EXERCISE AIM: Reproduce the listing below without changes, starting at its beginning and continuing through the line that contains "Source code", with both ends included. Omit the pictures from your output.

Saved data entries
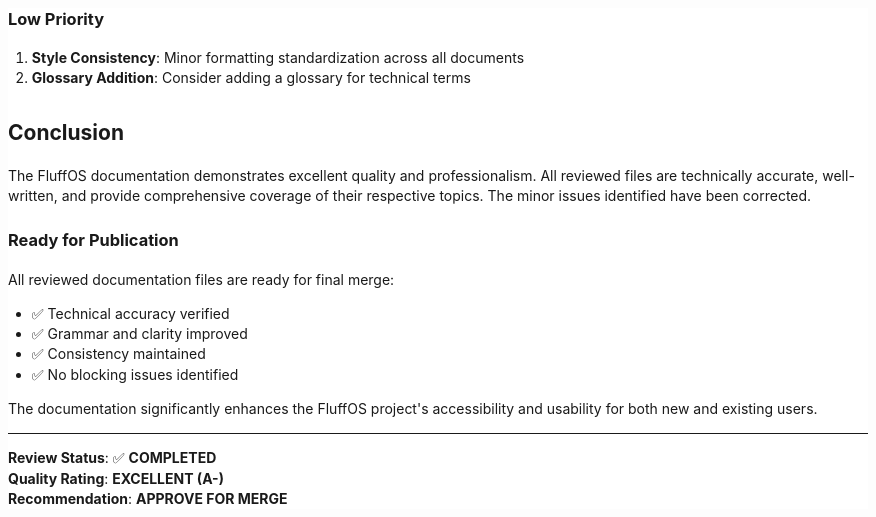 ### Low Priority
1. **Style Consistency**: Minor formatting standardization across all documents
2. **Glossary Addition**: Consider adding a glossary for technical terms

## Conclusion

The FluffOS documentation demonstrates excellent quality and professionalism. All reviewed files are technically accurate, well-written, and provide comprehensive coverage of their respective topics. The minor issues identified have been corrected.

### Ready for Publication
All reviewed documentation files are ready for final merge:
- ✅ Technical accuracy verified
- ✅ Grammar and clarity improved
- ✅ Consistency maintained
- ✅ No blocking issues identified

The documentation significantly enhances the FluffOS project's accessibility and usability for both new and existing users.

---

**Review Status**: ✅ **COMPLETED**  
**Quality Rating**: **EXCELLENT (A-)**  
**Recommendation**: **APPROVE FOR MERGE**
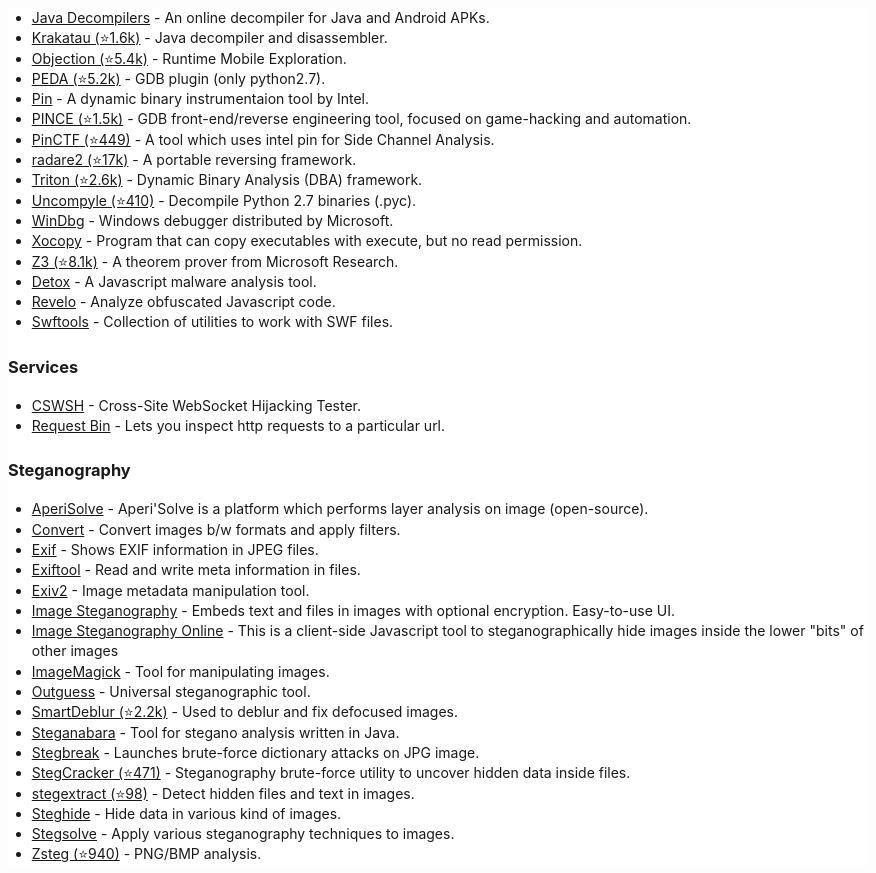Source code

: *   [Java Decompilers](http://www.javadecompilers.com) - An online decompiler for Java and Android APKs.
*   [Krakatau (⭐1.6k)](https://github.com/Storyyeller/Krakatau) - Java decompiler and disassembler.
*   [Objection (⭐5.4k)](https://github.com/sensepost/objection) - Runtime Mobile Exploration.
*   [PEDA (⭐5.2k)](https://github.com/longld/peda) - GDB plugin (only python2.7).
*   [Pin](https://software.intel.com/en-us/articles/pin-a-dynamic-binary-instrumentation-tool) - A dynamic binary instrumentaion tool by Intel.
*   [PINCE (⭐1.5k)](https://github.com/korcankaraokcu/PINCE) - GDB front-end/reverse engineering tool, focused on game-hacking and automation.
*   [PinCTF (⭐449)](https://github.com/ChrisTheCoolHut/PinCTF) - A tool which uses intel pin for Side Channel Analysis.
*   [radare2 (⭐17k)](https://github.com/radare/radare2) - A portable reversing framework.
*   [Triton (⭐2.6k)](https://github.com/JonathanSalwan/Triton/) - Dynamic Binary Analysis (DBA) framework.
*   [Uncompyle (⭐410)](https://github.com/gstarnberger/uncompyle) - Decompile Python 2.7 binaries (.pyc).
*   [WinDbg](http://www.windbg.org/) - Windows debugger distributed by Microsoft.
*   [Xocopy](http://reverse.lostrealm.com/tools/xocopy.html) - Program that can copy executables with execute, but no read permission.
*   [Z3 (⭐8.1k)](https://github.com/Z3Prover/z3) - A theorem prover from Microsoft Research.
*   [Detox](http://relentless-coding.org/projects/jsdetox/install) - A Javascript malware analysis tool.
*   [Revelo](http://www.kahusecurity.com/posts/revelo_javascript_deobfuscator.html) - Analyze obfuscated Javascript code.
*   [Swftools](http://www.swftools.org/) - Collection of utilities to work with SWF files.

### Services

*   [CSWSH](http://cow.cat/cswsh.html) - Cross-Site WebSocket Hijacking Tester.
*   [Request Bin](https://requestbin.com/) - Lets you inspect http requests to a particular url.

### Steganography

*   [AperiSolve](https://aperisolve.fr/) - Aperi'Solve is a platform which performs layer analysis on image (open-source).
*   [Convert](http://www.imagemagick.org/script/convert.php) - Convert images b/w formats and apply filters.
*   [Exif](http://manpages.ubuntu.com/manpages/trusty/man1/exif.1.html) - Shows EXIF information in JPEG files.
*   [Exiftool](https://linux.die.net/man/1/exiftool) - Read and write meta information in files.
*   [Exiv2](http://www.exiv2.org/manpage.html) - Image metadata manipulation tool.
*   [Image Steganography](https://sourceforge.net/projects/image-steg/) - Embeds text and files in images with optional encryption. Easy-to-use UI.
*   [Image Steganography Online](https://incoherency.co.uk/image-steganography) - This is a client-side Javascript tool to steganographically hide images inside the lower "bits" of other images
*   [ImageMagick](http://www.imagemagick.org/script/index.php) - Tool for manipulating images.
*   [Outguess](https://www.freebsd.org/cgi/man.cgi?query=outguess+\&apropos=0\&sektion=0\&manpath=FreeBSD+Ports+5.1-RELEASE\&format=html) - Universal steganographic tool.
*   [SmartDeblur (⭐2.2k)](https://github.com/Y-Vladimir/SmartDeblur) - Used to deblur and fix defocused images.
*   [Steganabara](https://www.openhub.net/p/steganabara) -  Tool for stegano analysis written in Java.
*   [Stegbreak](https://linux.die.net/man/1/stegbreak) - Launches brute-force dictionary attacks on JPG image.
*   [StegCracker (⭐471)](https://github.com/Paradoxis/StegCracker) - Steganography brute-force utility to uncover hidden data inside files.
*   [stegextract (⭐98)](https://github.com/evyatarmeged/stegextract) - Detect hidden files and text in images.
*   [Steghide](http://steghide.sourceforge.net/) - Hide data in various kind of images.
*   [Stegsolve](http://www.caesum.com/handbook/Stegsolve.jar) - Apply various steganography techniques to images.
*   [Zsteg (⭐940)](https://github.com/zed-0xff/zsteg/) - PNG/BMP analysis.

ANSWER AREA:
 ### Low Priority
1. **Style Consistency**: Minor formatting standardization across all documents
2. **Glossary Addition**: Consider adding a glossary for technical terms

## Conclusion

The FluffOS documentation demonstrates excellent quality and professionalism. All reviewed files are technically accurate, well-written, and provide comprehensive coverage of their respective topics. The minor issues identified have been corrected.

### Ready for Publication
All reviewed documentation files are ready for final merge:
- ✅ Technical accuracy verified
- ✅ Grammar and clarity improved
- ✅ Consistency maintained
- ✅ No blocking issues identified

The documentation significantly enhances the FluffOS project's accessibility and usability for both new and existing users.

---

**Review Status**: ✅ **COMPLETED**  
**Quality Rating**: **EXCELLENT (A-)**  
**Recommendation**: **APPROVE FOR MERGE**
Source code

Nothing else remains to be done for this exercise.